By my third run-through, I knew the message by heart.
I also knew that there was no way I could play it for Mom and Dad. Not only would it drive them further off the deep end (if there was a deeper end than the one they were currently off), but they'd probably lock me in my room and throw away the key. I couldn't see them taking any chances with their remaining child.
But… if I went to Dublin and played it for the police, they'd have to reopen her case, wouldn't they? This was a bona fide lead. If Alina had been in love with someone, she would have been seen with him at some point, somewhere. At school, at her apartment, at work, somewhere. Somebody would know who he was.
And if the mystery man wasn't her killer, surely he was the key to discovering who was.

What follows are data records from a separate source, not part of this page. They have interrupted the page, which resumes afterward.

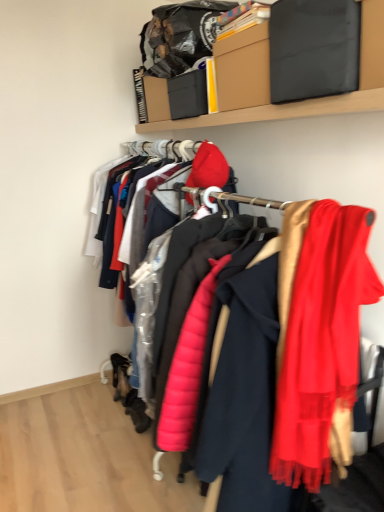
Locate an element on the screen. This screenshot has height=512, width=384. silky red scarf at right is located at coordinates (322, 340).

The height and width of the screenshot is (512, 384). What do you see at coordinates (322, 340) in the screenshot?
I see `silky red scarf at right` at bounding box center [322, 340].

Locate an element on the screen. silky red scarf at right is located at coordinates (322, 340).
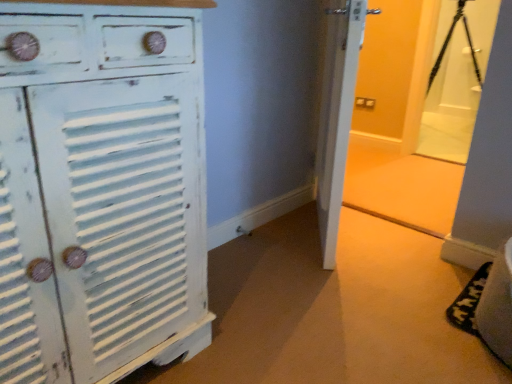
Question: Is distressed white cabinet at left not inside black matte tripod at upper right?

Choices:
 (A) no
 (B) yes

Answer: (B)

Question: Does distressed white cabinet at left have a lesser width compared to black matte tripod at upper right?

Choices:
 (A) no
 (B) yes

Answer: (A)

Question: From a real-world perspective, is distressed white cabinet at left over black matte tripod at upper right?

Choices:
 (A) no
 (B) yes

Answer: (A)

Question: Can you confirm if distressed white cabinet at left is positioned to the right of black matte tripod at upper right?

Choices:
 (A) yes
 (B) no

Answer: (B)

Question: Considering the relative sizes of distressed white cabinet at left and black matte tripod at upper right in the image provided, is distressed white cabinet at left wider than black matte tripod at upper right?

Choices:
 (A) no
 (B) yes

Answer: (B)

Question: Is black matte tripod at upper right at the back of distressed white cabinet at left?

Choices:
 (A) no
 (B) yes

Answer: (A)

Question: Is black matte tripod at upper right wider than distressed white cabinet at left?

Choices:
 (A) no
 (B) yes

Answer: (A)

Question: Is distressed white cabinet at left a part of black matte tripod at upper right?

Choices:
 (A) no
 (B) yes

Answer: (A)

Question: Considering the relative sizes of black matte tripod at upper right and distressed white cabinet at left in the image provided, is black matte tripod at upper right thinner than distressed white cabinet at left?

Choices:
 (A) yes
 (B) no

Answer: (A)

Question: Is black matte tripod at upper right located outside distressed white cabinet at left?

Choices:
 (A) yes
 (B) no

Answer: (A)

Question: Is black matte tripod at upper right behind distressed white cabinet at left?

Choices:
 (A) yes
 (B) no

Answer: (A)

Question: Can you confirm if black matte tripod at upper right is bigger than distressed white cabinet at left?

Choices:
 (A) yes
 (B) no

Answer: (B)

Question: Is distressed white cabinet at left to the left or to the right of black matte tripod at upper right in the image?

Choices:
 (A) left
 (B) right

Answer: (A)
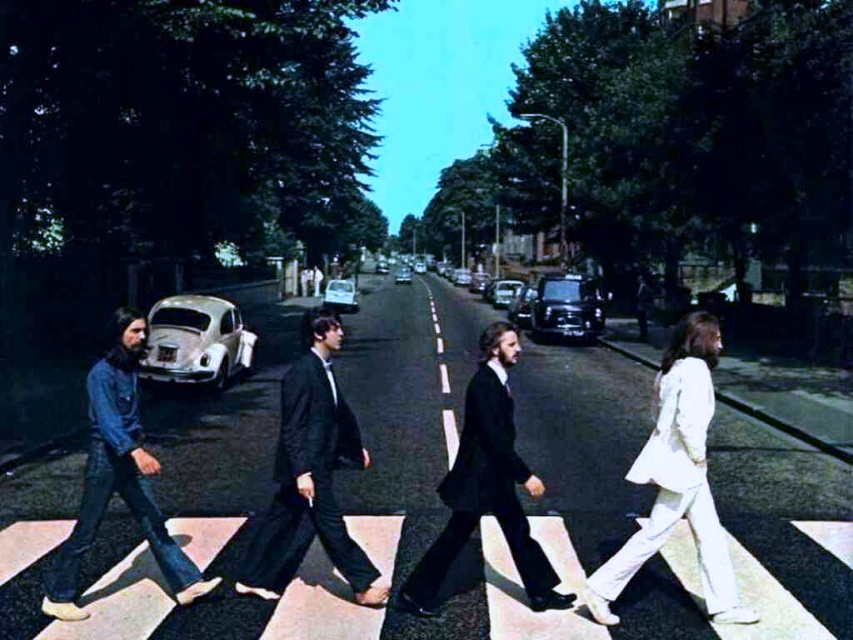
Is black textured suit at center to the right of black suit at center from the viewer's perspective?

Incorrect, black textured suit at center is not on the right side of black suit at center.

Which is below, black textured suit at center or black suit at center?

black textured suit at center

Is point (242, 579) closer to camera compared to point (473, 481)?

No, (242, 579) is behind (473, 481).

Find the location of a particular element. black textured suit at center is located at coordinates (310, 476).

Is point (346, 572) positioned in front of point (86, 500)?

No, (346, 572) is further to viewer.

Does point (273, 589) come farther from viewer compared to point (77, 548)?

Yes, point (273, 589) is farther from viewer.

Identify the location of black textured suit at center. (310, 476).

Is black suit at center bigger than denim jacket at left?

Actually, black suit at center might be smaller than denim jacket at left.

How far apart are black suit at center and denim jacket at left?

black suit at center is 7.84 feet from denim jacket at left.

Does point (445, 522) lie in front of point (70, 582)?

No, it is behind (70, 582).

Find the location of `black suit at center`. black suit at center is located at coordinates (486, 484).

After all, he was "one of them."
I frowned.
Whoever or whatever 'they' were.
CHAPTER 2
I quickly learned that it was one thing to think about going to Dublin and demanding justice for my sister—and entirely another to find myself standing there in the jet-lagged flesh, across an ocean, four thousand miles from home.
But standing there I was, in rapidly deepening dusk, on a cobbled street in the heart of a foreign city, watching my taxi drive away, surrounded by people speaking a version of English that was virtually unintelligible, trying to come to terms with the fact that, although there were more than a million inhabitants in and around the city, I didn't know a single soul.